──────── Texto de referência ────────

Por: Letícia Piccolotto*

Apesar de esforços do governo em digitalizar serviços públicos, burocracia ainda se faz presente no mundo digital

A importância de priorizarmos de forma estratégica a pauta da inovação no Brasil é cada vez mais evidente e crucial. Ninguém duvida da capacidade de transformação que investimentos em Educação e Infraestrutura podem gerar no Brasil, no entanto segundo dados recentes da FINEP, o incremento de 1% nos gastos em P&D (Pesquisa & Desenvolvimento) pode gerar crescimento adicional no PIB de até 10% enquanto investimentos em Educação e Infraestrutura trazem um retorno incremental de 0,25% e 0,01% respectivamente.

Frente a esse cenário, o evento “GovTech Brasil 2018” apresentou uma série de experiências bem-sucedidas em países como a Estônia, Uruguai, Índia, Israel e China e demonstrou que a digitalização de serviços públicos em diferentes áreas como saúde, educação, segurança pública, identidade digital, entre outras, é uma estratégia extremamente importante para o crescimento econômico e social de uma nação.

────────

> **Tarefas a cumprir**
(1) No texto sobre inovação no governo, transforme em lista o parágrafo que começa com "A importância de priorizarmos", mantendo os fatos principais.
(2) Prossiga com o texto sobre inovação no governo, começando logo após a última frase apresentada.

──────── Dados fornecidos ────────

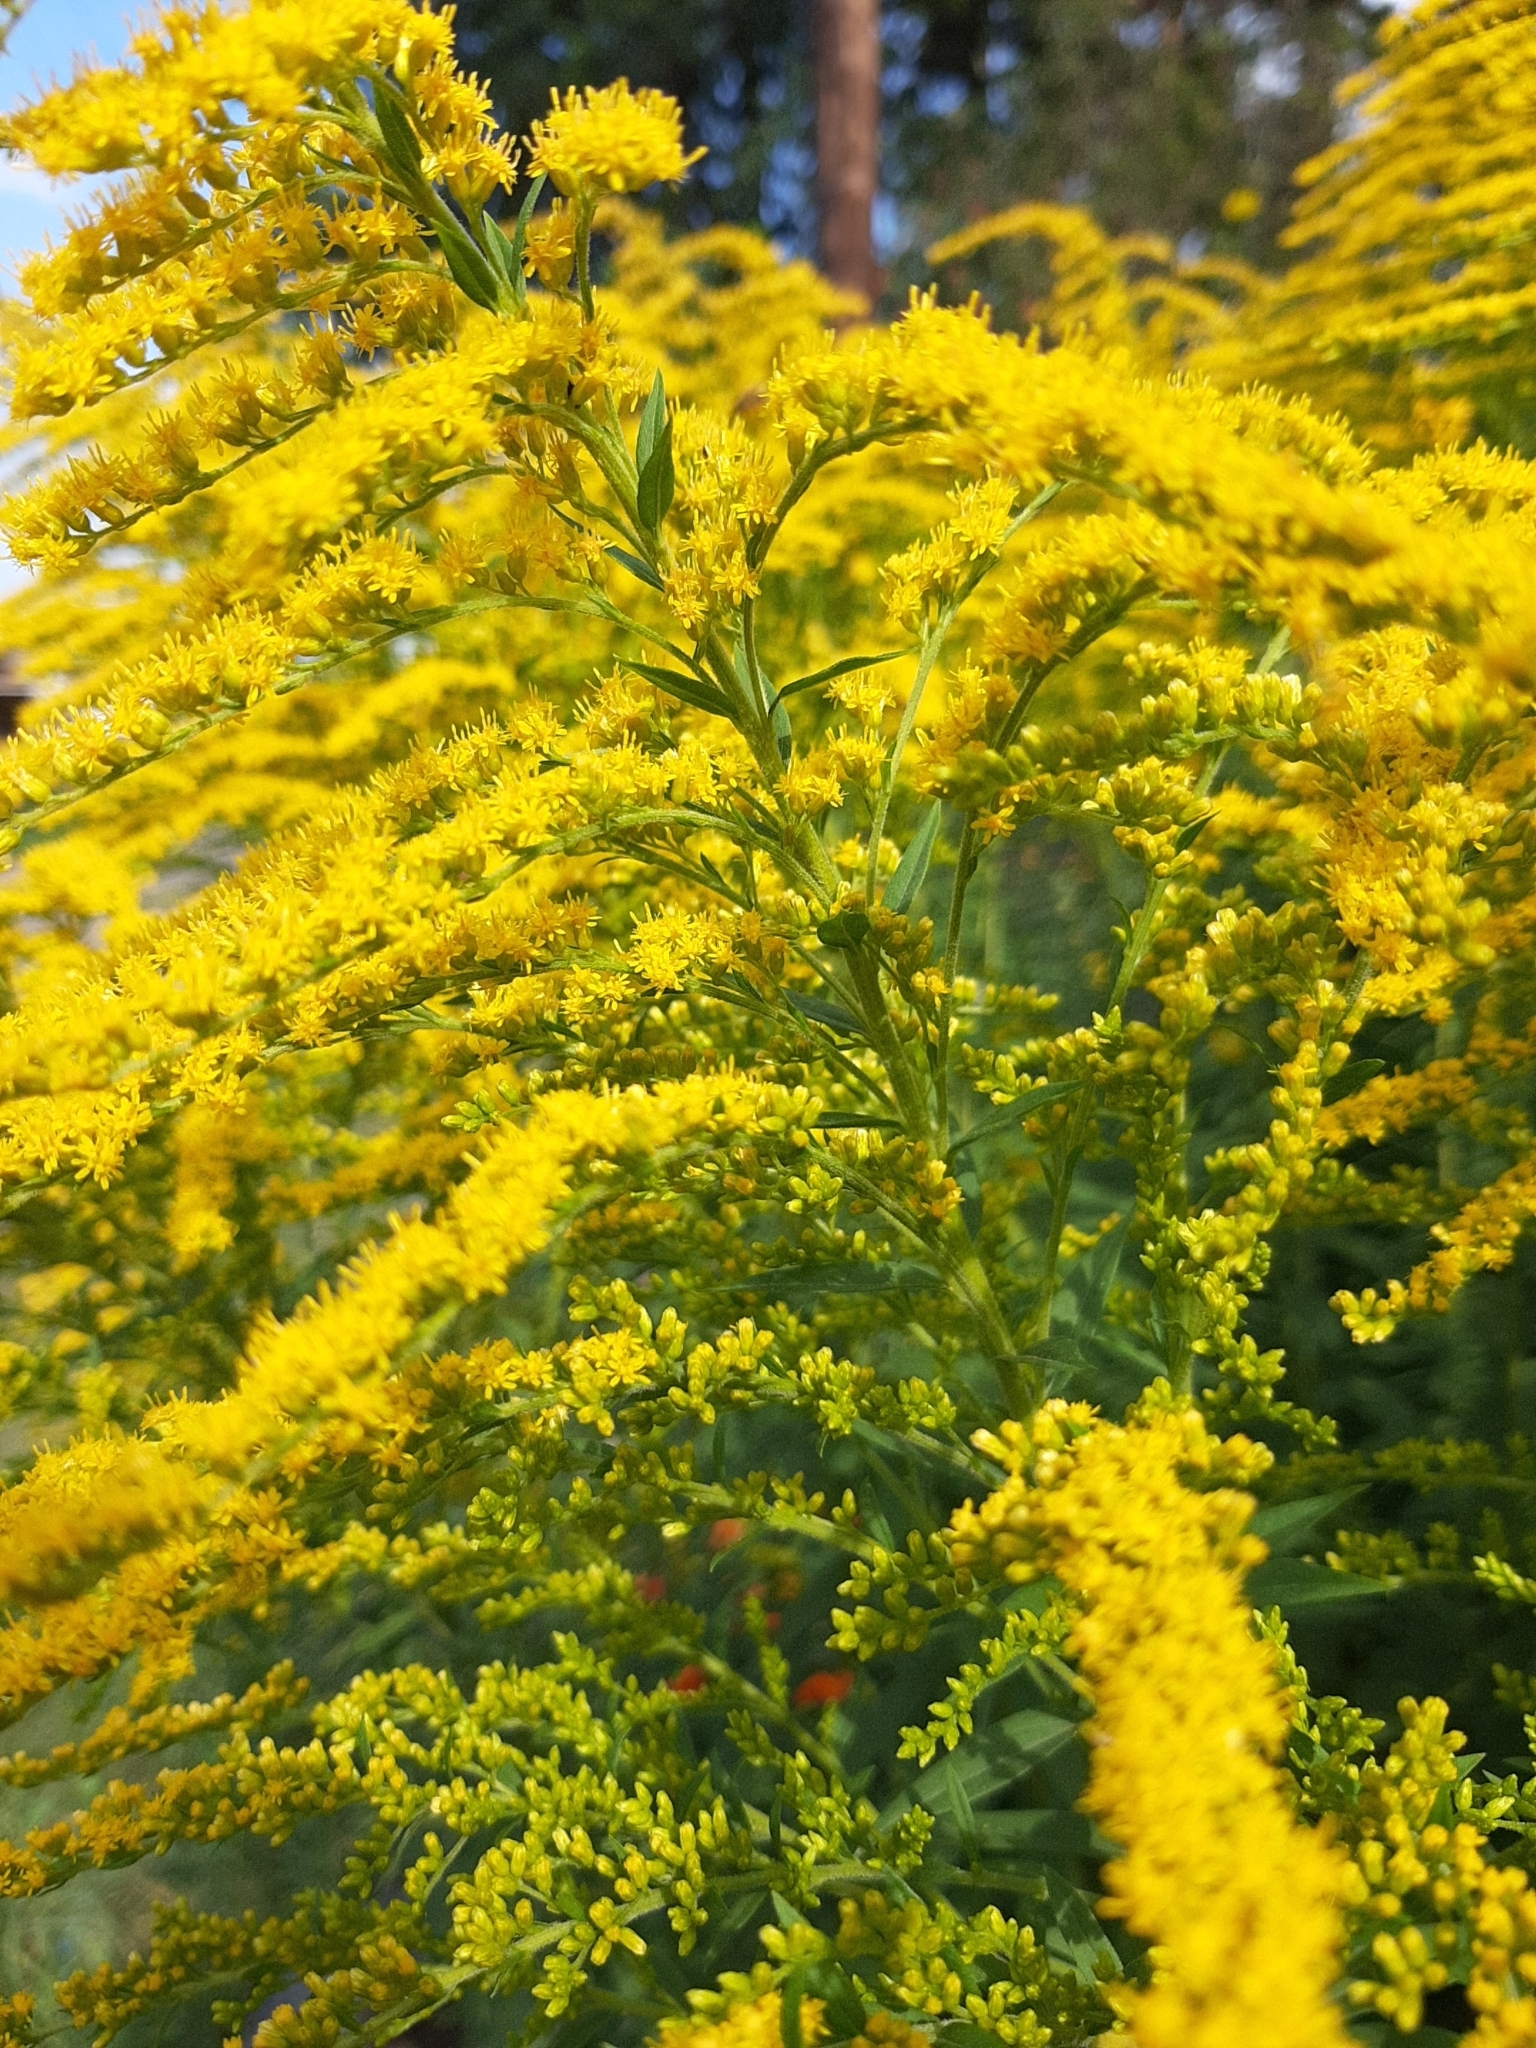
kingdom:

────────

> **Respostas das tarefas**
(1)
- Priorizar de forma estratégica a inovação no Brasil é cada vez mais evidente e crucial.
- Ninguém duvida do poder de transformação dos investimentos em Educação e Infraestrutura.
- Segundo dados recentes da FINEP, um aumento de 1% nos gastos em P&D pode gerar crescimento adicional de até 10% no PIB.
- Já os investimentos em Educação e Infraestrutura trazem retorno incremental de 0,25% e 0,01%, respectivamente.

(2)
A Estônia, por exemplo, foi um dos principais destaques. Apesar de ser um país pequeno, principalmente quando comparado ao Brasil, com apenas 13 milhões de habitantes, definiu como estratégia principal de governo utilizar a tecnologia para combater a pobreza e multiplicou mais de 7 vezes o seu PIB per capita de US$ 2.832 em 1992 para US$ 19.840 em 2017.

Hoje, só existem três coisas que você não pode fazer na Estônia pela internet: casar, divorciar e vender um imóvel. O preenchimento do formulário para cálculo do imposto de renda demora somente quinze minutos, visto que todos os dados estão integrados em um único banco de dados. O ressarcimento do imposto é feito em até três dias úteis. Ou seja, o Brasil precisa aprender muito com essas experiências internacionais bem-sucedidas.

Não só porque precisamos priorizar de fato a promoção de uma agenda digital e atualizarmos as nossas leis para promovermos um arcabouço jurídico mais propício à inovação, mas também porque precisamos desenvolver serviços públicos com total foco no cidadão. Em outras palavras, utilizando do vocabulário das startups, o Governo precisa incorporar metodologias de user experience para a construção das suas políticas públicas e serviços digitais. Precisa entender a dor do cliente e facilitar a vida do cidadão também na internet.

Hoje um dos maiores riscos para a implementação de uma agenda digital efetiva no Brasil é a e-burocracia, ou seja, a substituição da burocracia convencional pela burocracia digital.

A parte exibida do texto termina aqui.